La troisième édition offre cinq grandes nations jouables, avec une présence marquée des Soviétiques et des Allemands, mais aussi des Anglais, des Américains et du Japon, chacun disposant de profils et d’options tactiques variés. Le mécanisme central repose sur l’activation d’unités et de véhicules durant un même tour, donnant une impression de “tout est possible en même temps” et favorisant l’action continue. L’activation passe par des dés d’ordre de couleur tirés d’un sac, avec des ordres comme Advance, Ambush et Rally qui orientent les déplacements et les tirs.

Les règles gèrent les tirs, les corps à corps et les résultats, avec des bonus/malус simples et mémorisables et une courbe d’apprentissage rapide. En deux parties d’initiation, on peut rapidement jouer Bolt Action avec fluidité. Le livre de règles est en anglais et le starter set est proposé à un prix accessible pour tester le jeu. Le set Band of Brothers constitue une excellente porte d’entrée avec deux forces équilibrées et adaptées à l’apprentissage du système.

Le jeu permet de passer d’une nation à l’autre facilement grâce à des règles discrètes et simples, assurant un équilibre élégant et fin dans les confrontations. L’activation des unités se fait par tirage de dés dans un sac, et chaque couleur indique l’unité activée, avec des ordres comme Advance, Ambush ou Rally et des options tactiques selon les besoins. Les combats et les tirs s’appuient sur des jets classiques à six faces et des règles simples de couverture et de blessures.

Le matériel inclut des règles, des armées et des accessoires, et Bolt Action se révèle propice à l’initiation et au perfectionnement des joueurs, avec une communauté francophone active et des ressources dédiées en ligne. Le coût total pour constituer une armée complète se situe autour de 150 à 200 euros, avec des army starter sets utiles pour démarrer.

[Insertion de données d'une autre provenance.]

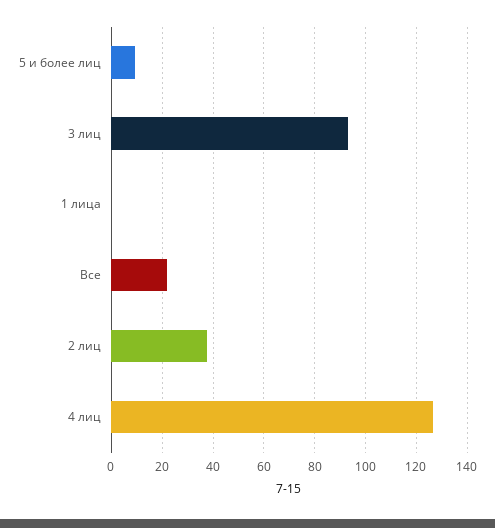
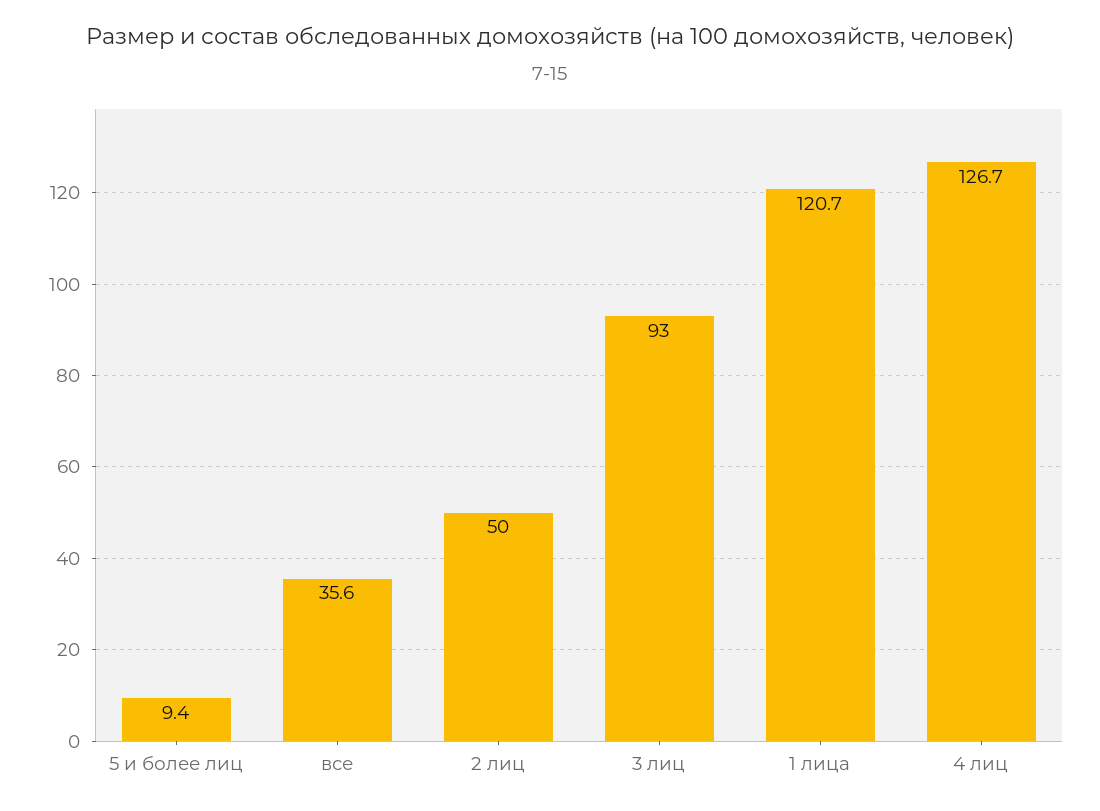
1 лица: 0 -> 120.7
Все: 22.5 -> 35.6
2 лиц: 37.5 -> 50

Illustration de l’échelle et des unités dans Bolt Action

En somme, Bolt Action reste l’un des piliers de Warlord Games pour les passionnés de WWII, offrant un système fluide, accessible et riche en variété nationale. Il est possible de trouver des figurines et des accessoires dans les magasins spécialisés et sur les sites de vente en ligne, et la communauté francophone autour de Bolt Action est vivante et accueillante.

Conclusion opérationnelle

En combinant les présentations et les retours que l’on peut tirer des deux gammes, Black Powder et Bolt Action constituent une offre solide pour les hobbyistes cherchant à passer du temps convivial autour d’une table tout en recréant des batailles historiques. Black Powder se démarque par son système accessible et adaptable à des échelles plus petites et par sa capacité à couvrir deux siècles d’histoire avec des templates d’unités personnalisables. Bolt Action, quant à lui, propose une immersion WWII plus directe et réactive, avec une gestion d’activation fluide et des armées variées qui s’adaptent aux préférences des joueurs.